**MATERIAL PROVIDED:**
=-=-=-=-=
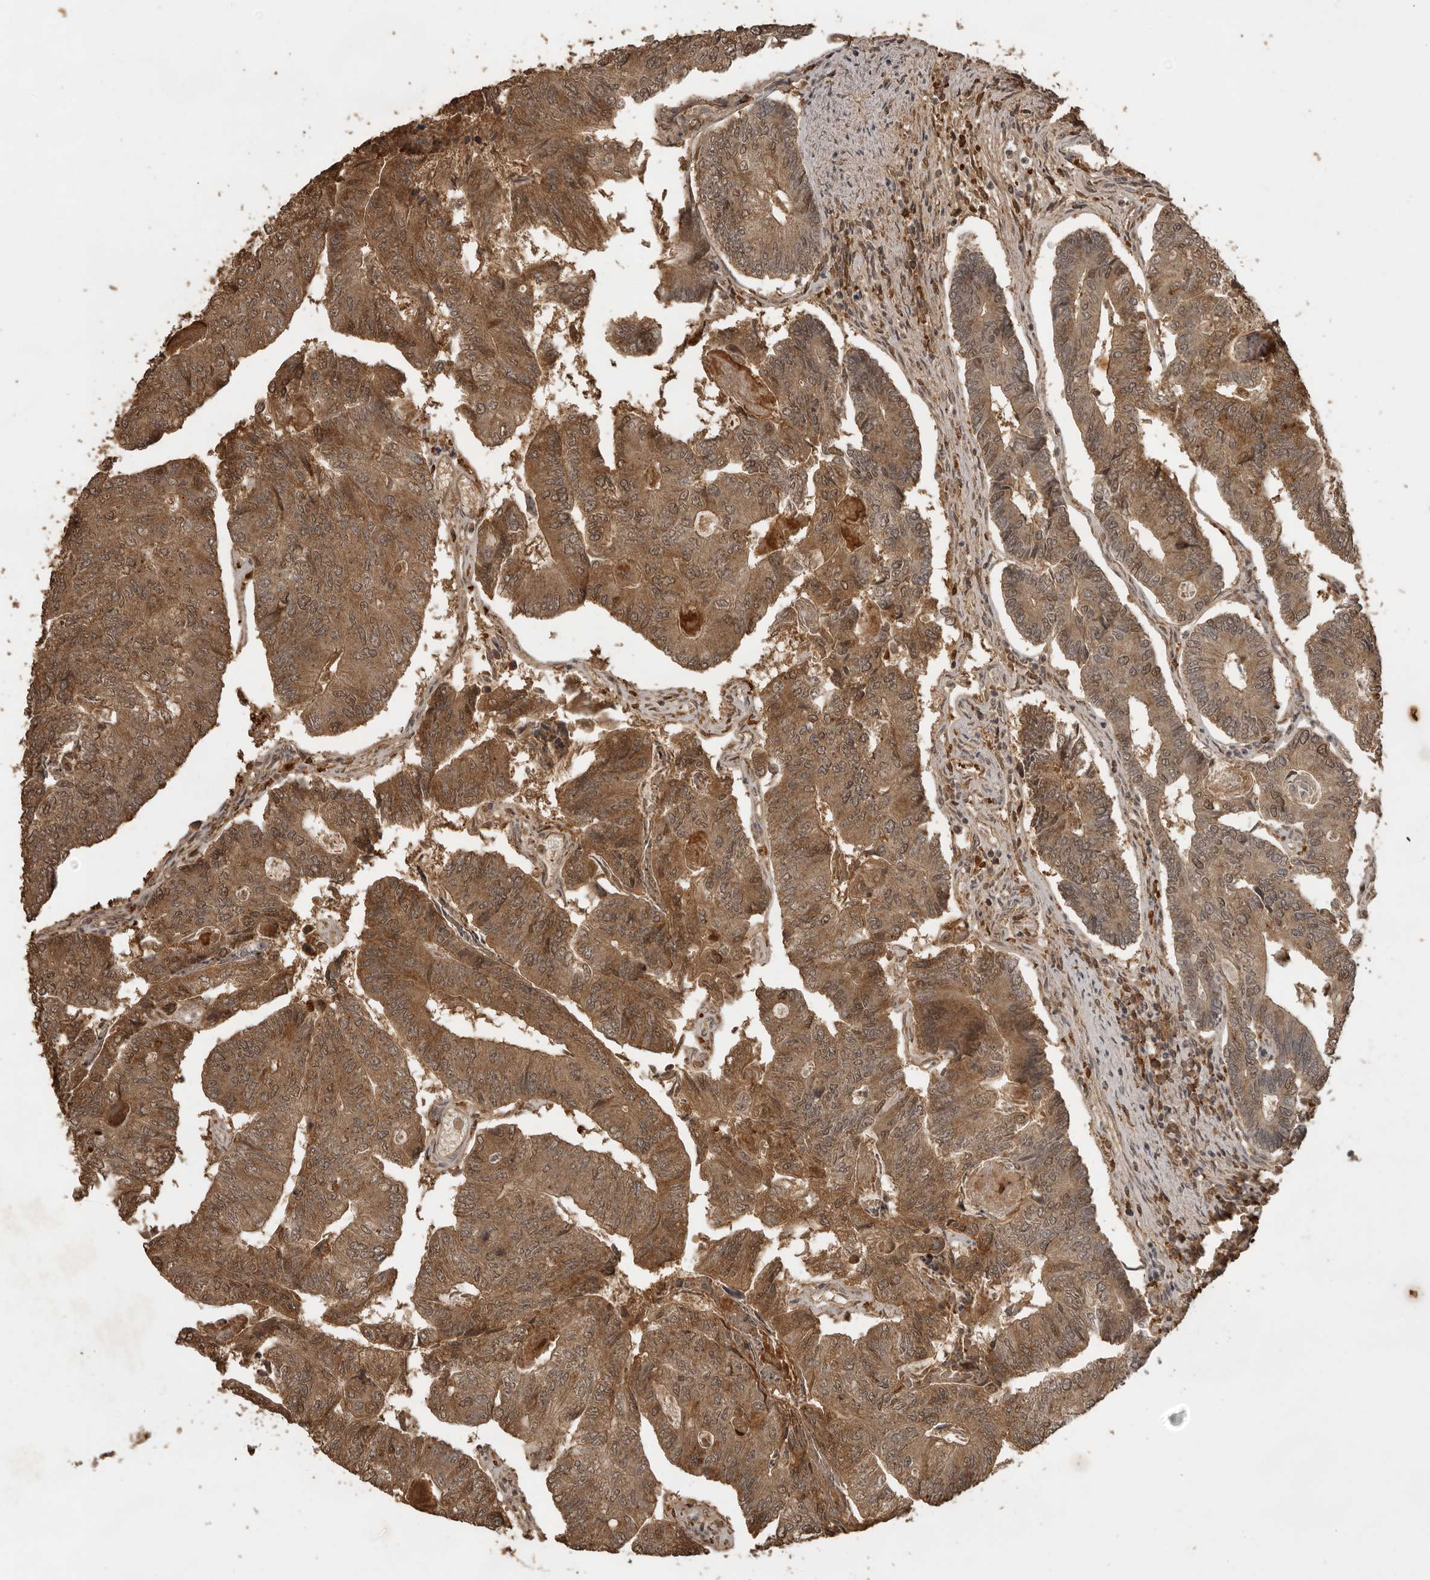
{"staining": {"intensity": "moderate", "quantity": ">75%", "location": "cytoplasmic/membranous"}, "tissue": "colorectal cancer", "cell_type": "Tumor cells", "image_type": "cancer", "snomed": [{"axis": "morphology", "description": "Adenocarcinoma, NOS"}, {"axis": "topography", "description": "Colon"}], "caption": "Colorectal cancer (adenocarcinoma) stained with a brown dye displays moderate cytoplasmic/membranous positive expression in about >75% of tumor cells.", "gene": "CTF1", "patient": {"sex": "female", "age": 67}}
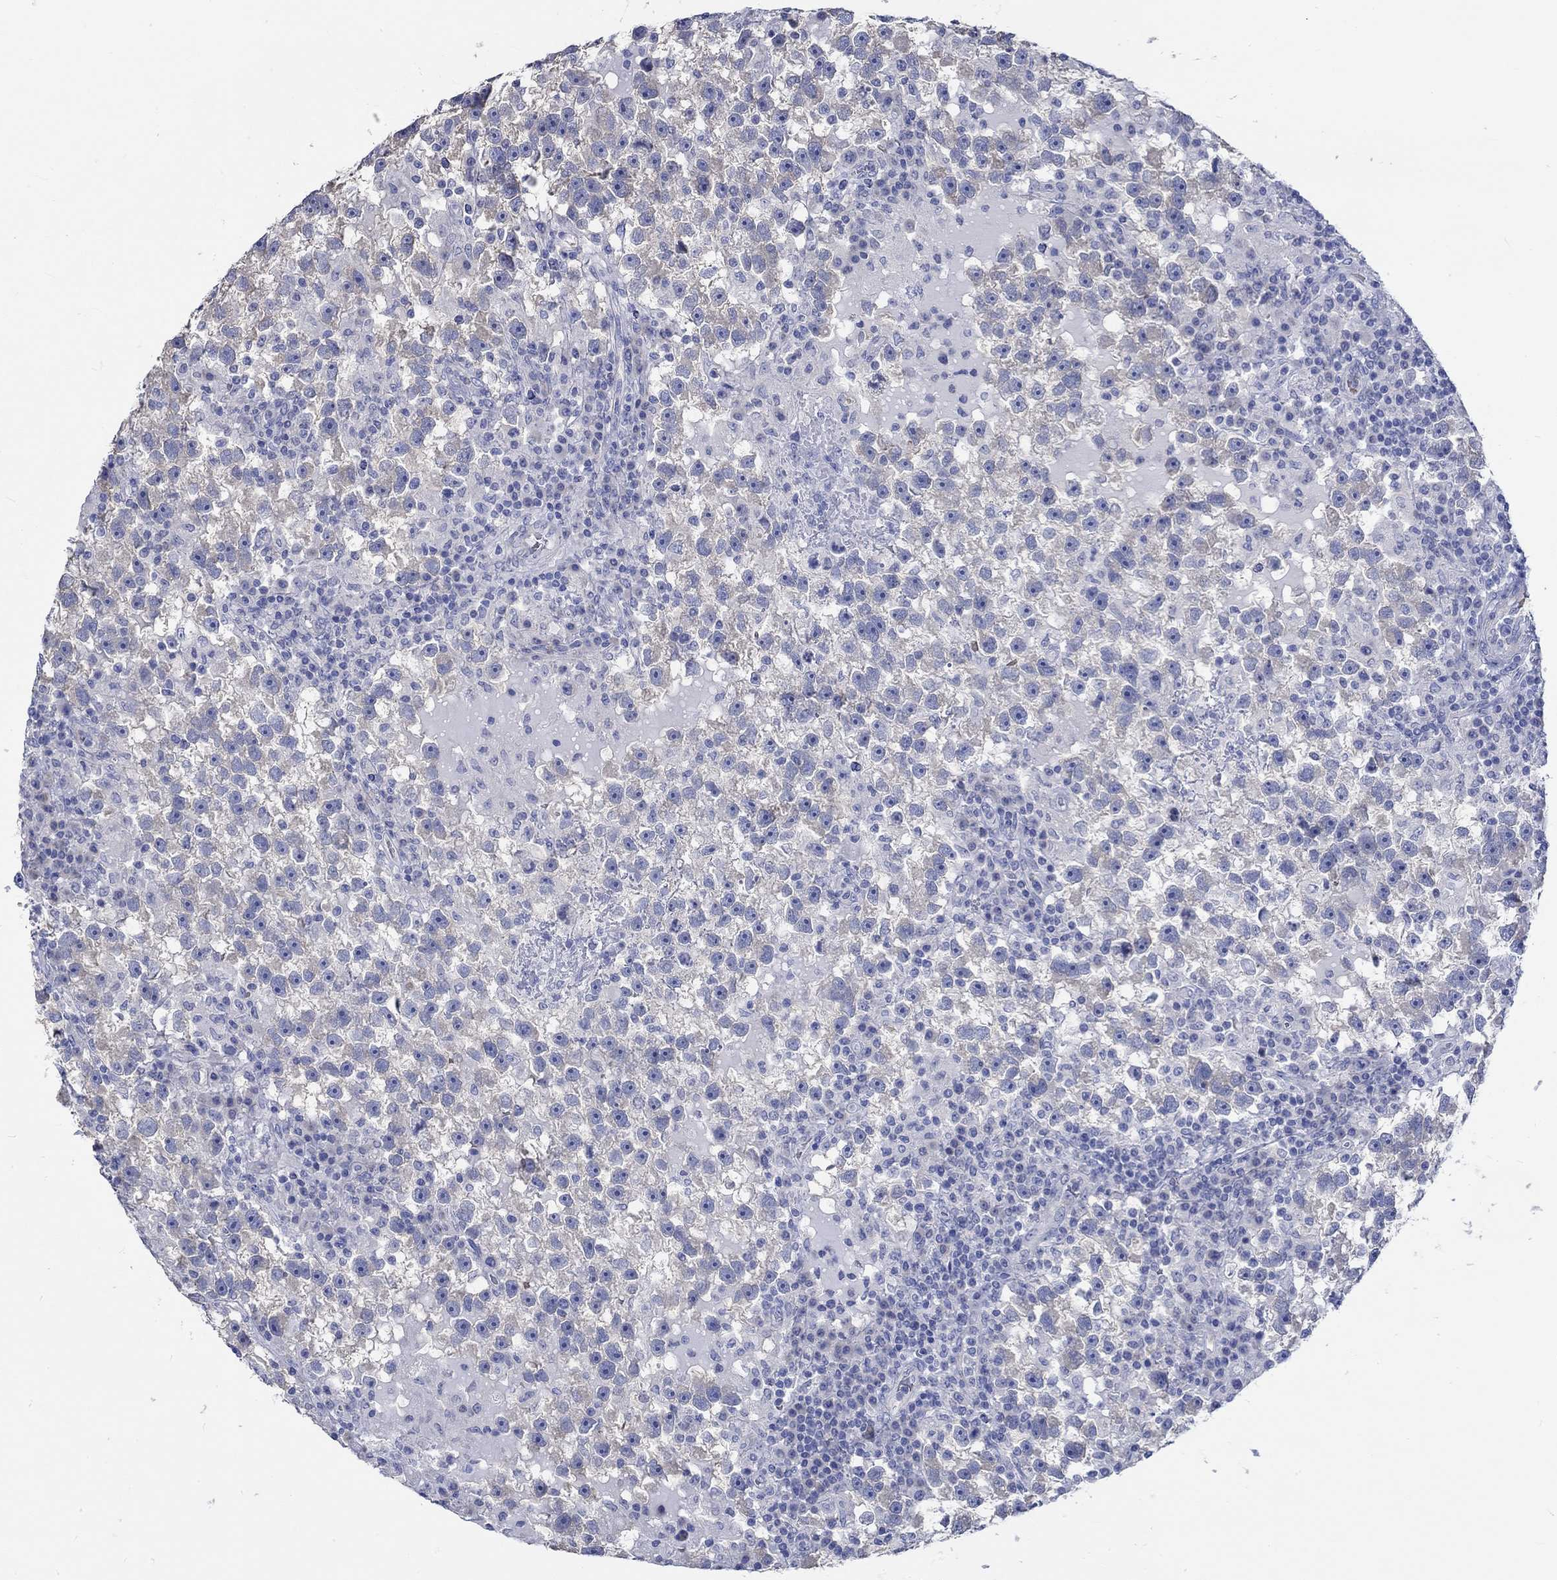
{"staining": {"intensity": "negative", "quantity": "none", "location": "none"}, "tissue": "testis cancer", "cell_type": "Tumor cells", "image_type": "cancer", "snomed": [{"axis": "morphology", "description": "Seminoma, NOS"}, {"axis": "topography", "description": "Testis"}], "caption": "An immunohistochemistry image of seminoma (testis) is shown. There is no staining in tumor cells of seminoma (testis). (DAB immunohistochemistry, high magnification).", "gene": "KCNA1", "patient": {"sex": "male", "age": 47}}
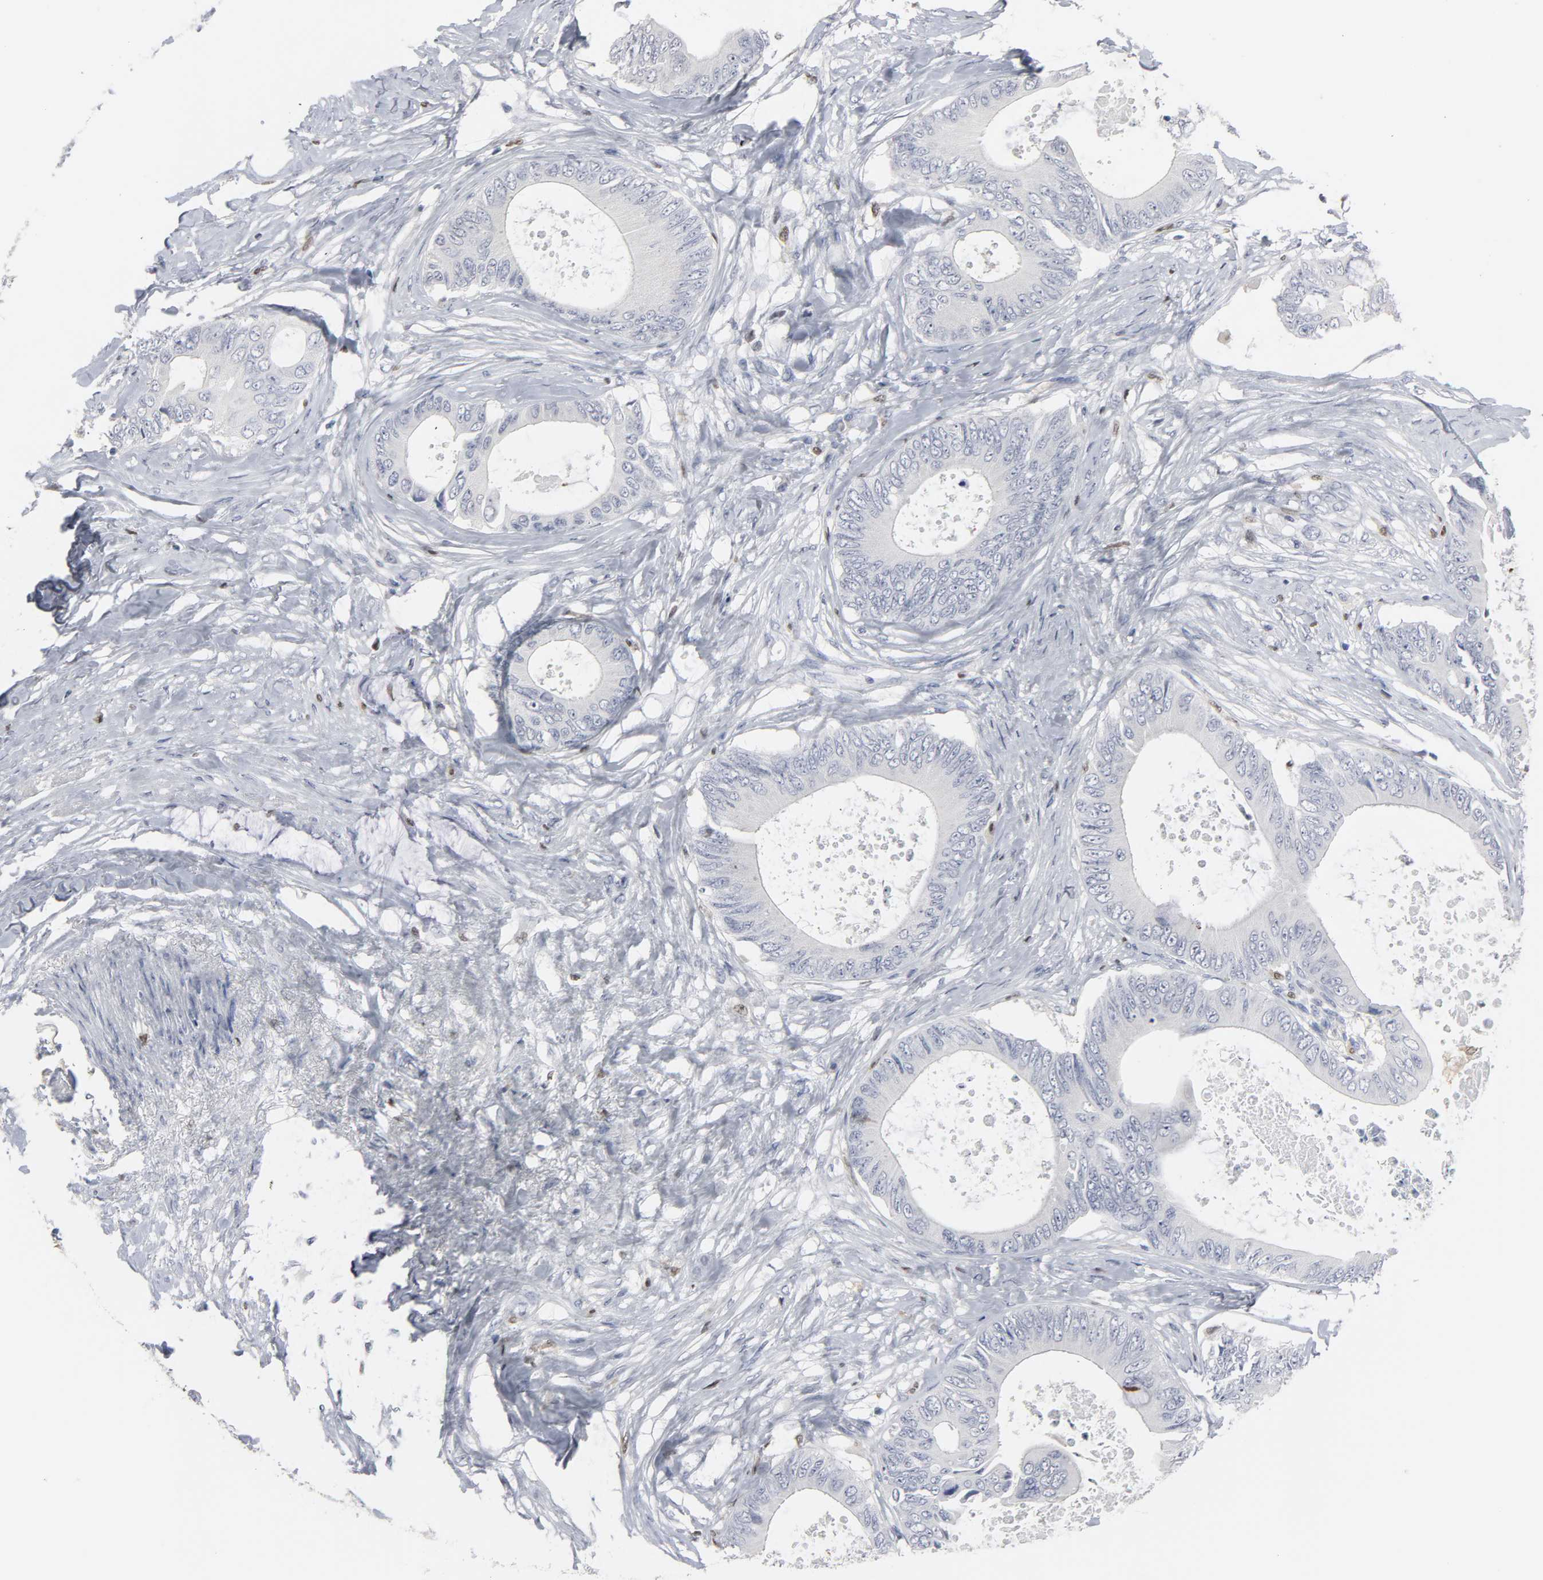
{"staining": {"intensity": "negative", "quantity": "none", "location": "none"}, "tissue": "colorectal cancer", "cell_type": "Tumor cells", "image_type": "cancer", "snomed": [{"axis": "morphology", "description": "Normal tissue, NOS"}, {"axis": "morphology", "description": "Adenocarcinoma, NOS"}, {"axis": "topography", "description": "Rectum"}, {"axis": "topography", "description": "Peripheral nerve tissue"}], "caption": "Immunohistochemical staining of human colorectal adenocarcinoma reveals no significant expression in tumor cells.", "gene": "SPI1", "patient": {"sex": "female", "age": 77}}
=-=-=-=-=
**EXERCISE DIRECTIONS:**
Scanning the listing, tally the lines with "expression" in them and state the number by itself.

**WRITTEN RESPONSE:**
2